- Problem description:
Could you return each line from the one bearing "right wrist: (564, 432)" through the last line of the entries, exactly as it stands, with no pictures?
──────── Supplied entries
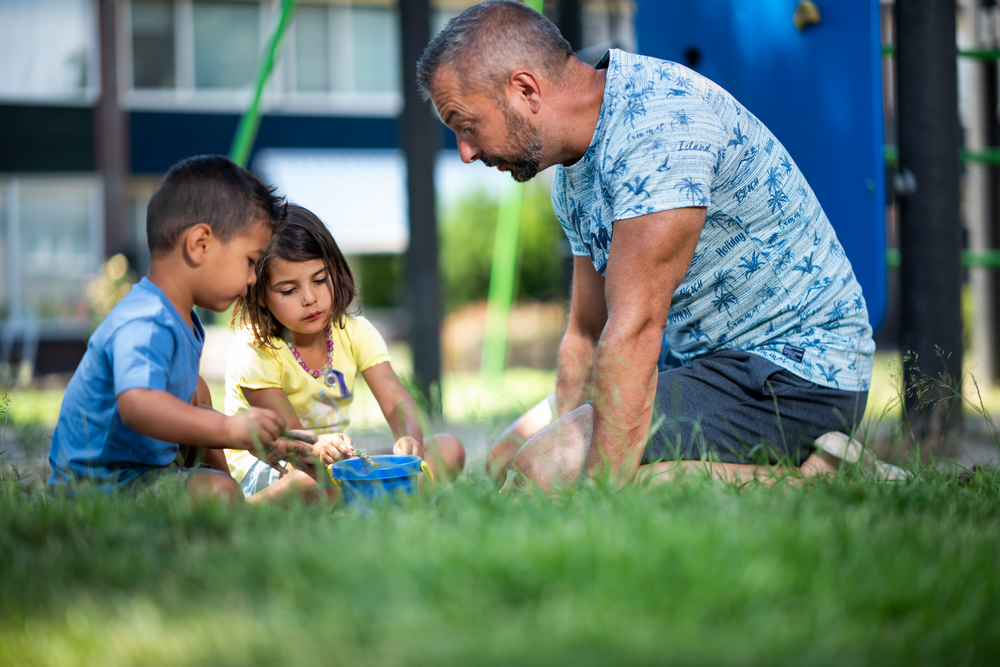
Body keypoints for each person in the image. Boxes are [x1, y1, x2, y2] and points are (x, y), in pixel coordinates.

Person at [417, 1, 874, 491]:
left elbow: (633, 331)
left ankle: (822, 479)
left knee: (547, 470)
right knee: (509, 460)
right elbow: (588, 332)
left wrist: (591, 491)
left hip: (793, 376)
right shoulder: (574, 173)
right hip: (707, 369)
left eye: (466, 126)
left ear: (526, 89)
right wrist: (564, 432)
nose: (466, 152)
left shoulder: (658, 131)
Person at [47, 155, 310, 501]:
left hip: (141, 467)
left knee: (197, 391)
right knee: (217, 492)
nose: (251, 279)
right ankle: (239, 503)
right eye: (250, 261)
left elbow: (187, 407)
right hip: (99, 486)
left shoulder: (179, 317)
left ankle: (229, 492)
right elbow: (139, 405)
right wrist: (229, 428)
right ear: (200, 244)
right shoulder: (147, 320)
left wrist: (248, 434)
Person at [224, 205, 466, 502]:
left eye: (319, 280)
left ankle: (367, 496)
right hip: (273, 468)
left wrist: (408, 440)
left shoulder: (356, 332)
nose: (310, 298)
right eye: (289, 290)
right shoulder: (255, 350)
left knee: (448, 448)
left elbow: (396, 403)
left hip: (334, 465)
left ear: (334, 272)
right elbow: (289, 441)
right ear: (259, 293)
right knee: (316, 482)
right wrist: (320, 448)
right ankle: (251, 510)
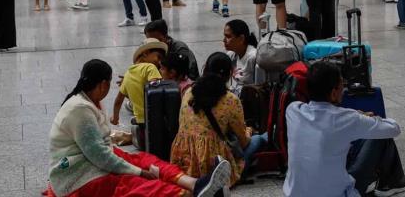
────────────────
- Response box:
right wrist: (564, 432)
nose: (466, 152)
left shoulder: (658, 131)
Person at [47, 155, 310, 501]:
left hip: (141, 467)
left knee: (197, 391)
right knee: (217, 492)
nose: (251, 279)
right ankle: (239, 503)
right eye: (250, 261)
left elbow: (187, 407)
right hip: (99, 486)
left shoulder: (179, 317)
left ankle: (229, 492)
right elbow: (139, 405)
right wrist: (229, 428)
right ear: (200, 244)
right shoulder: (147, 320)
left wrist: (248, 434)
Person at [224, 205, 466, 502]:
left eye: (319, 280)
left ankle: (367, 496)
right hip: (273, 468)
left wrist: (408, 440)
left shoulder: (356, 332)
nose: (310, 298)
right eye: (289, 290)
right shoulder: (255, 350)
left knee: (448, 448)
left elbow: (396, 403)
left hip: (334, 465)
left ear: (334, 272)
right elbow: (289, 441)
right ear: (259, 293)
right knee: (316, 482)
right wrist: (320, 448)
right ankle: (251, 510)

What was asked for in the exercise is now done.